### DIRECTIVE
From the line containing "ALL PROPERTY NEWS" to the last line of the listing, both included, copy every line exactly and drop the pictures.

════════════════════

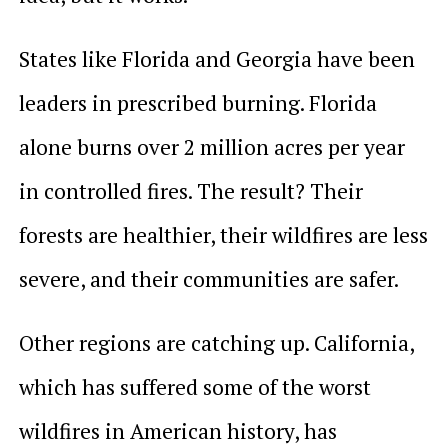
States like Florida and Georgia have been
leaders in prescribed burning. Florida
alone burns over 2 million acres per year
in controlled fires. The result? Their
forests are healthier, their wildfires are less
severe, and their communities are safer.
Other regions are catching up. California,
which has suffered some of the worst
wildfires in American history, has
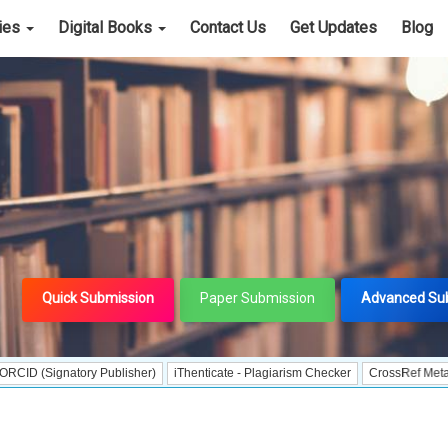
cies
Digital Books
Contact Us
Get Updates
Blog
Quick Submission
Paper Submission
Advanced Su
natory Publisher)
iThenticate - Plagiarism Checker
CrossRef Meta Data User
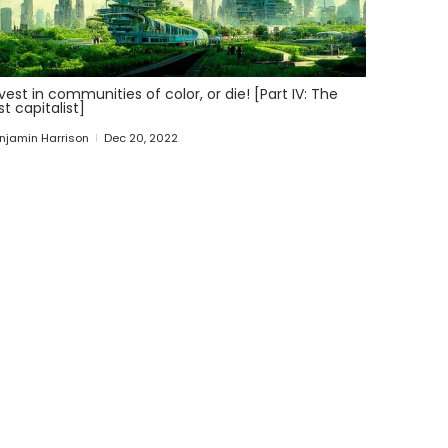
vest in communities of color, or die! [Part IV: The
st capitalist]
njamin Harrison
Dec 20, 2022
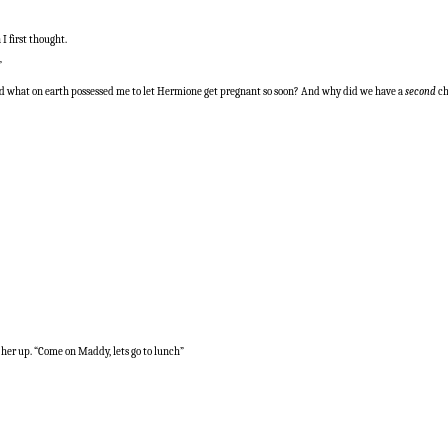
I first thought.
”
And what on earth possessed me to let Hermione get pregnant so soon? And why did we have a
second
ch
k her up. “Come on Maddy, lets go to lunch”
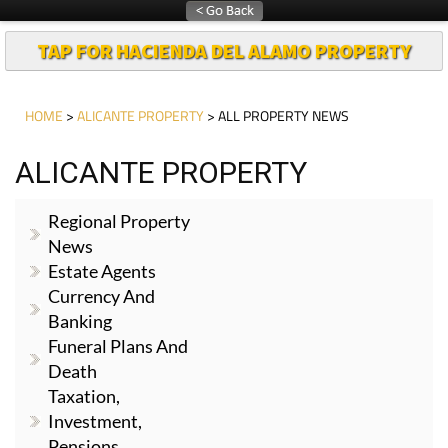
TAP FOR HACIENDA DEL ALAMO PROPERTY
HOME
>
ALICANTE PROPERTY
> ALL PROPERTY NEWS
ALICANTE PROPERTY
Regional Property
News
Estate Agents
Currency And
Banking
Funeral Plans And
Death
Taxation,
Investment,
Pensions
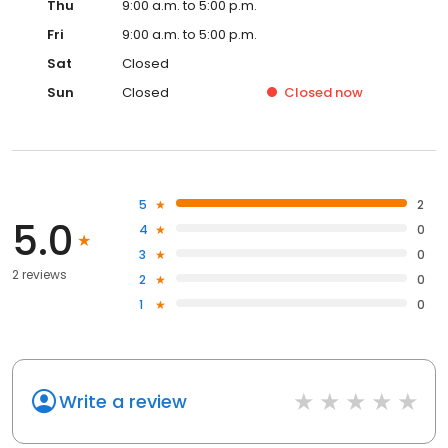
Thu
9:00 a.m. to 5:00 p.m.
Fri
9:00 a.m. to 5:00 p.m.
Sat
Closed
Sun
Closed
Closed
now
5
2
5.0
4
0
3
0
2 reviews
2
0
1
0
Write a review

════════════════════

### PROBLEM SOLUTION
> ALL PROPERTY NEWS
ALICANTE PROPERTY
Regional Property
News
Estate Agents
Currency And
Banking
Funeral Plans And
Death
Taxation,
Investment,
Pensions
Thu
9:00 a.m. to 5:00 p.m.
Fri
9:00 a.m. to 5:00 p.m.
Sat
Closed
Sun
Closed
Closed
now
5
2
5.0
4
0
3
0
2 reviews
2
0
1
0
Write a review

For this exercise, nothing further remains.